British educator and school administrator (1867–1951)

Alice Bruce (29 April 1867 – 4 November 1951) was a British educator and school administrator. She was a long serving staff member of Somerville Hall, Oxford, and was President of Aberdare Hall in Cardiff.

==Life==
Bruce was born in London in 1867. She was the youngest daughter of the eight children born to Henry Austin Bruce, first Baron Aberdare (1815–1895), and his second wife Nora Creina Blanche (born Napier). Her father had three children from his first marriage. She had a fine education ending with Bedford College and Somerville Hall in Oxford University.

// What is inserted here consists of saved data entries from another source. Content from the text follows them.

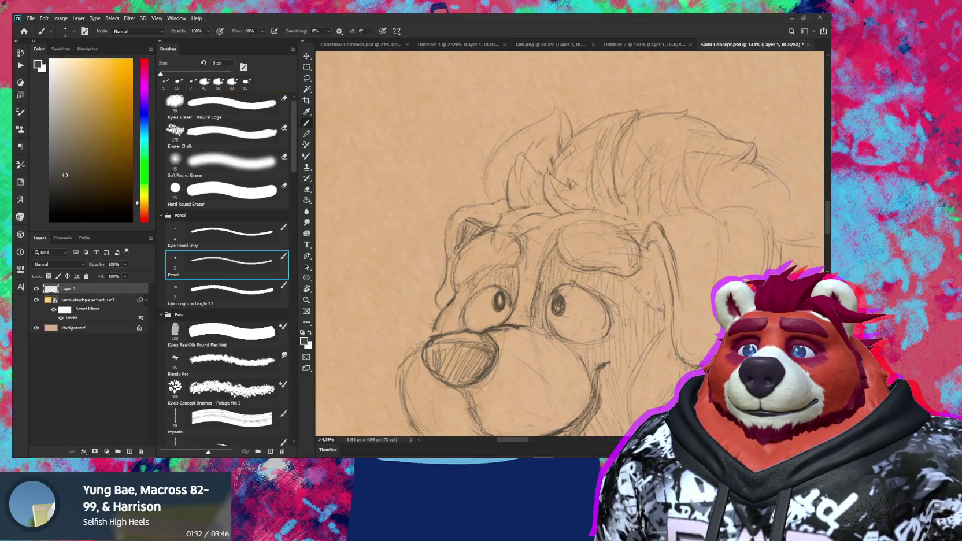
{"action": "key", "text": "e"}
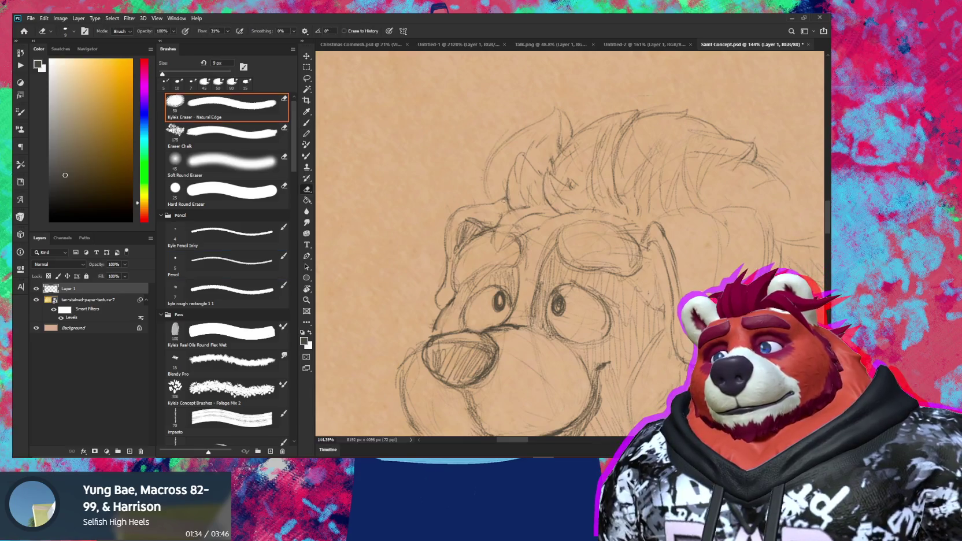
{"action": "key", "text": "b"}
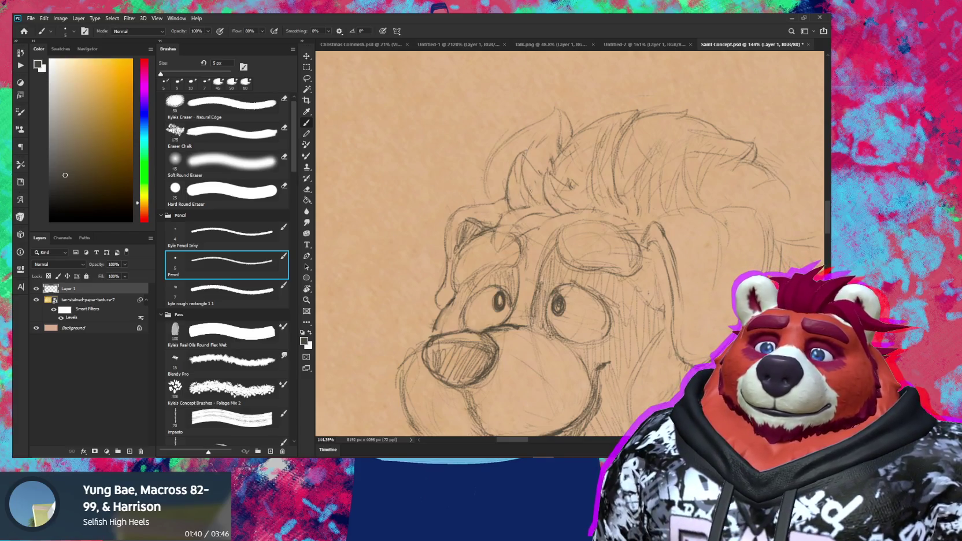
Step: Erase faint stray lines in the bear's mane with a 25 px eraser
{"action": "key", "text": "e"}
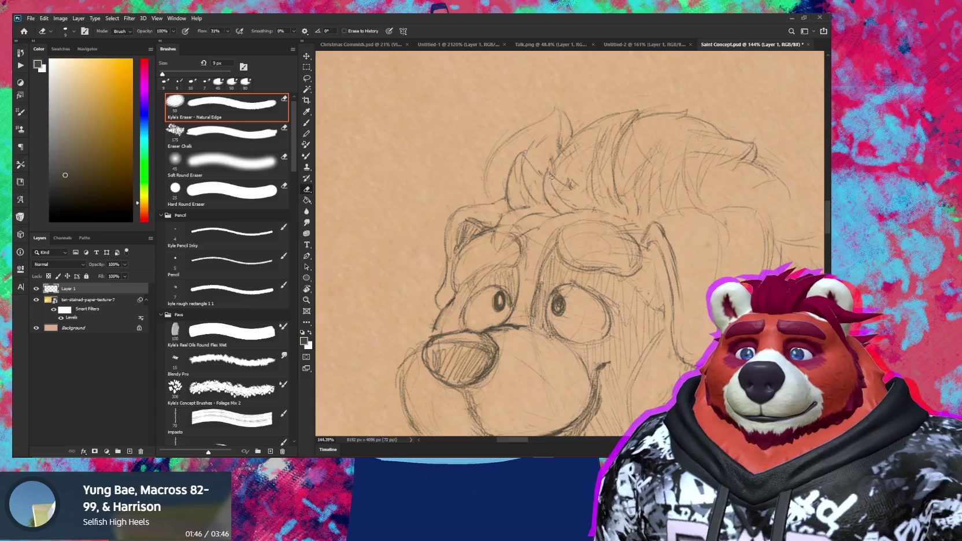
{"action": "key", "text": "b"}
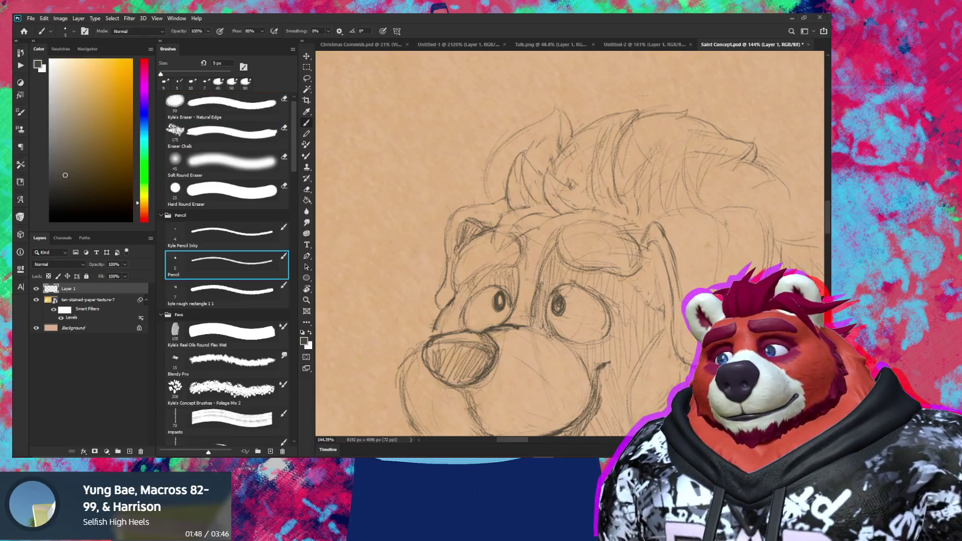
{"action": "key", "text": "e"}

She graduated with a second class degree in history in 1890. In 1894 she returned to Somerville to become the secretary of Agnes Maitland.

When she retired from Somerville she was appointed as president of Aberdare Hall, Cardiff in 1929 and she served until 1936. (Her mother had been the founding President of the hall in 1883 and had served until 1895.) She took on other roles including becoming the vice-President of the Girls' Public Day School Trust.

Bruce died in Oxford in 1951 as an honorary fellow of Somerville Hall. Somerville owns a painting of Bruce by Robert Duckworth Greenham.